Before he began the long process of cleaning up Thursday, Stanley was in Lewiston making a variety of stops. He went to the Dempsey Center, to a supermarket, to the newspaper. Everywhere he went, Stanley said, people recognized him after reading about the Craigslist scam that cleaned him out.

“Everybody is coming up to me and apologizing,” Stanley said. “They’re almost in tears.”

He appreciates the support, he said, but it doesn’t diminish the bitterness he feels about the unrestrained scavenging of his property. And he doesn’t completely buy the notion that the people who hauled away his possessions were simply duped by rumor and a bogus Craigslist ad.

“I don’t think it’s so much gullibility and naivety. These are all adults here,” Stanley said. “These are all people who live in the real world. There are consequences for our words, there are consequences for our actions. You cannot act in this manner and do this to somebody who happened to go away for a few days. This should not be done to anyone and I hope it doesn’t happen to anyone else.”
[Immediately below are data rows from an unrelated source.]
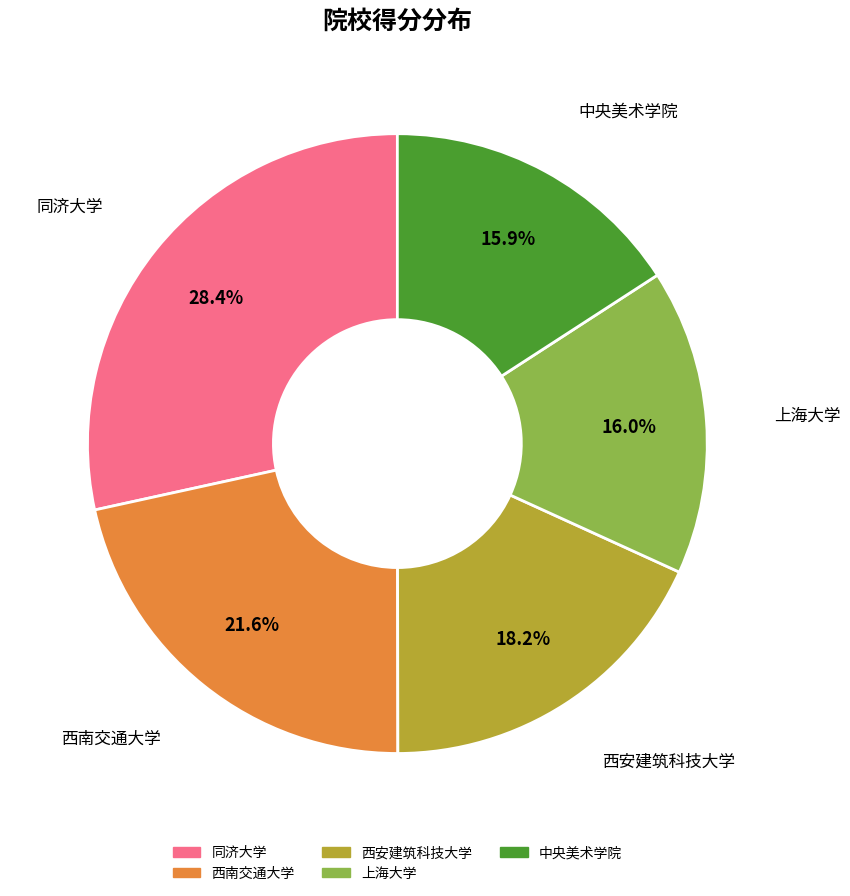

Is it true that 同济大学 is 19% of the pie?

False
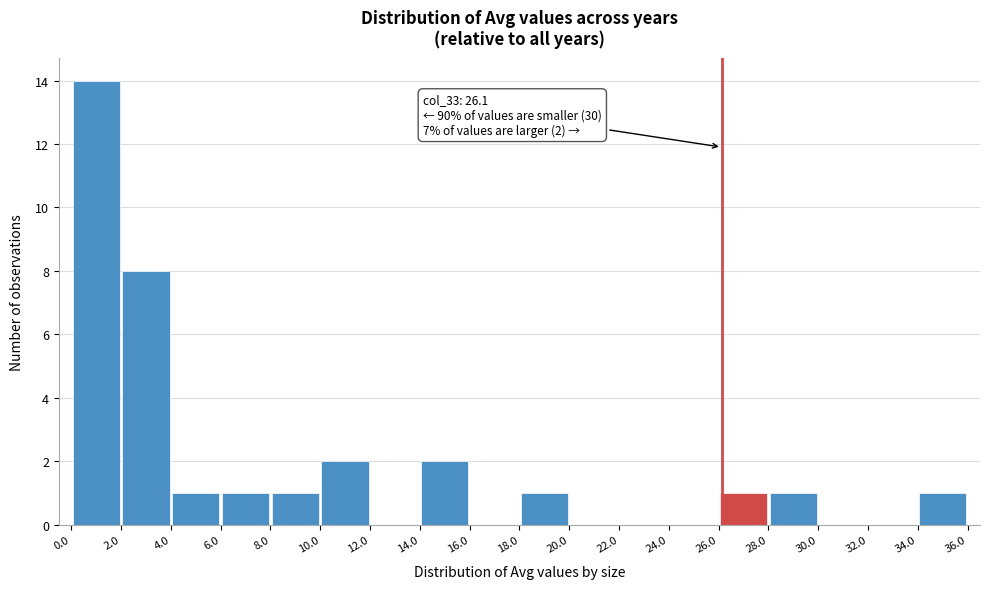

Which range on the x-axis has the tallest bar?

0.0 to 2.0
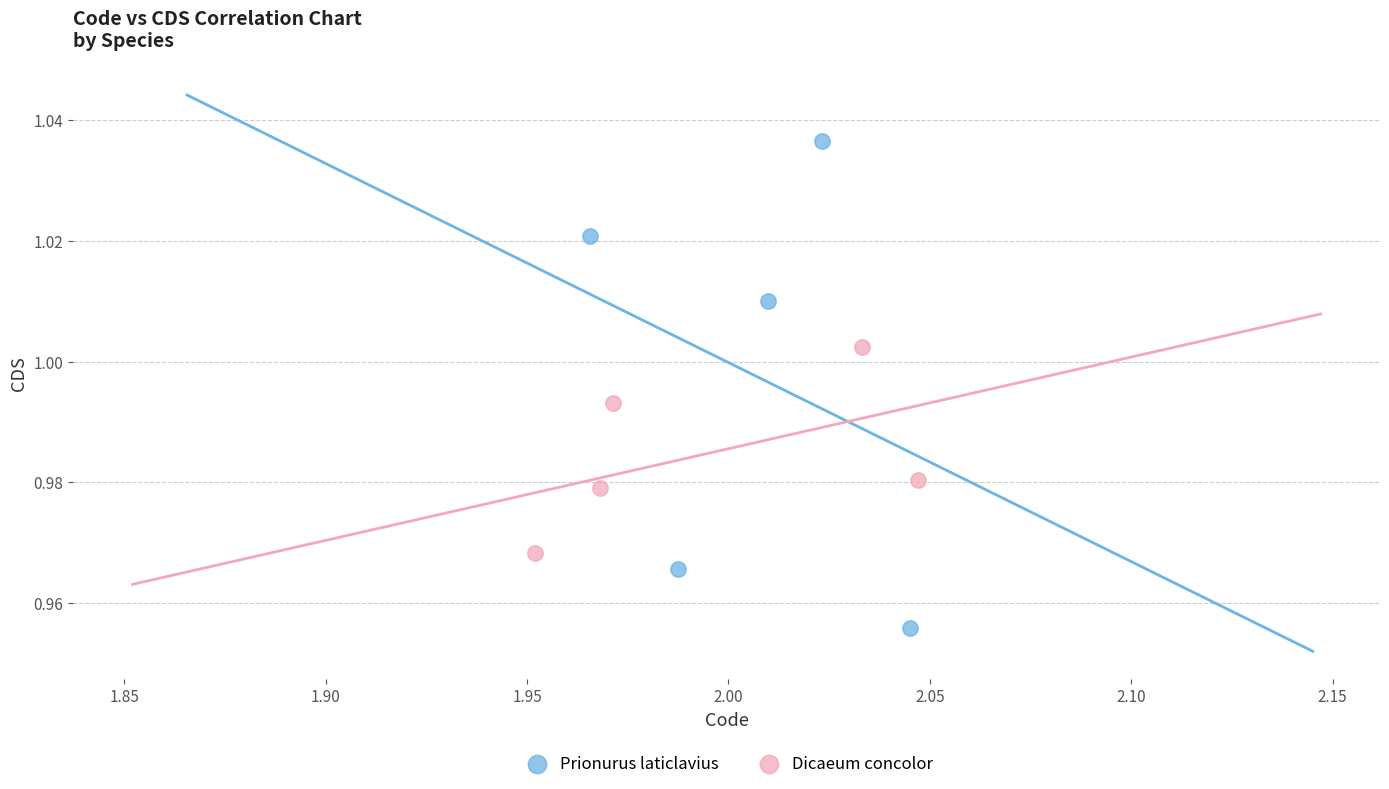

Which series contains the highest Y value?

Prionurus laticlavius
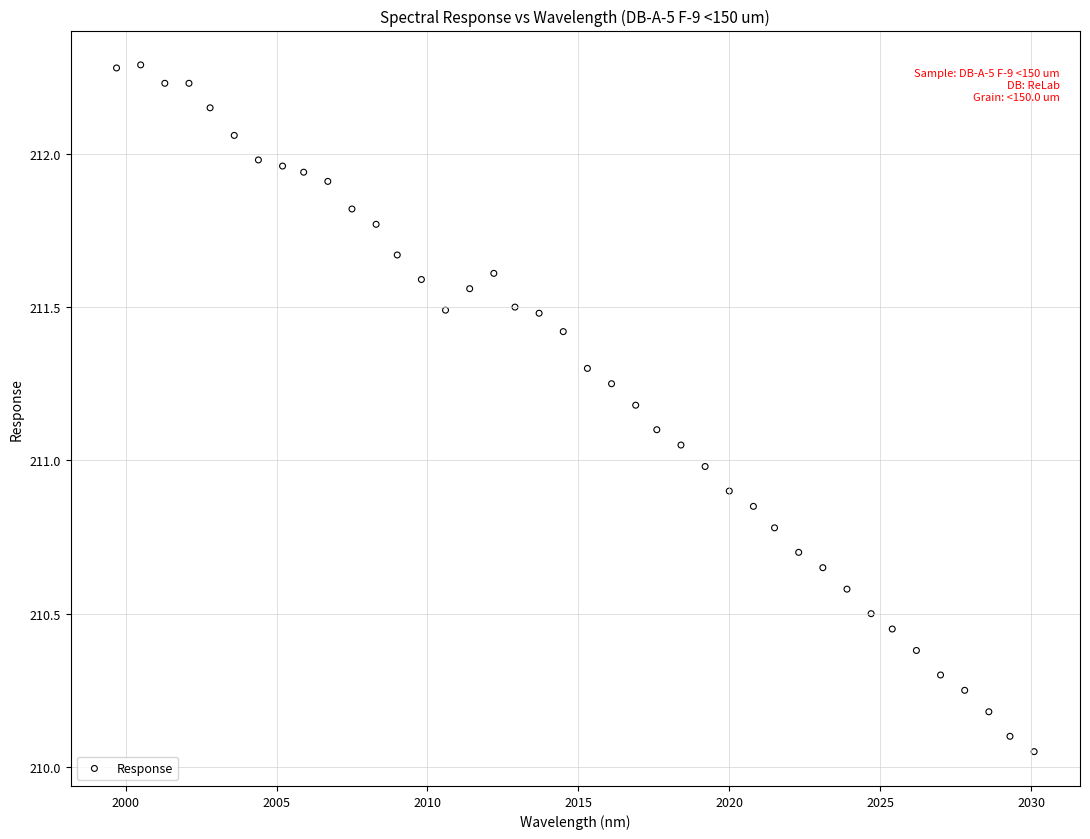

What is the range of X values (max minus min)?

30.4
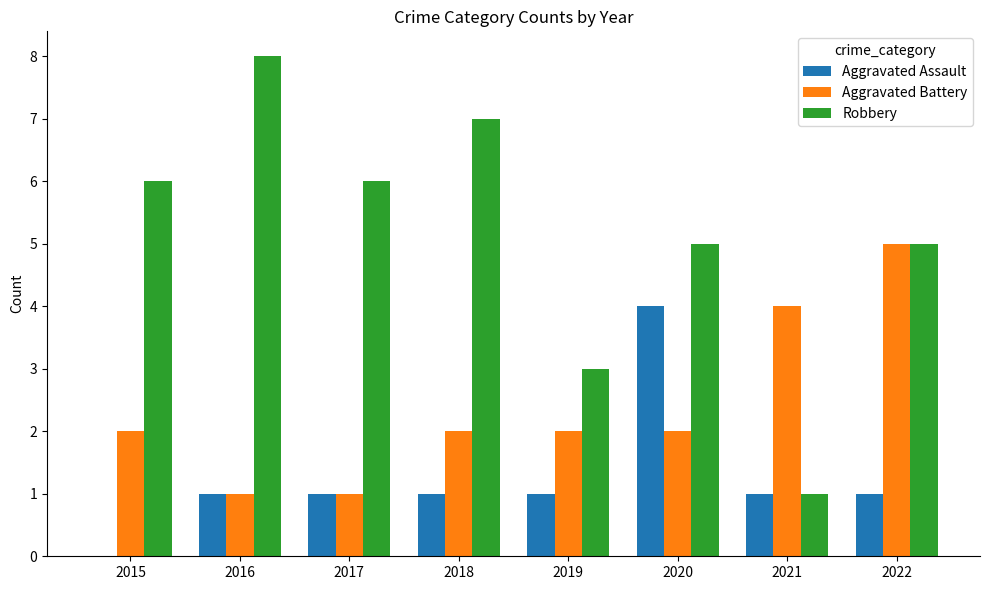

Which series has the largest total across all categories?

Robbery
None of his property had been returned, Stanley said. Police told him their investigation will likely last for months and the field of suspects is likely to be vast. Stanley has clashed many times over the past decade with neighbors and town officials irked by the disorder on his property.

Still wearing the clothes he wore on the drive back from Florida, Stanley said it would be a long while before he had a true measure of how much was taken and how much destroyed while he was away.

“I’ll be here in the snow,” he said, “trying to put it back into some semblance of order.”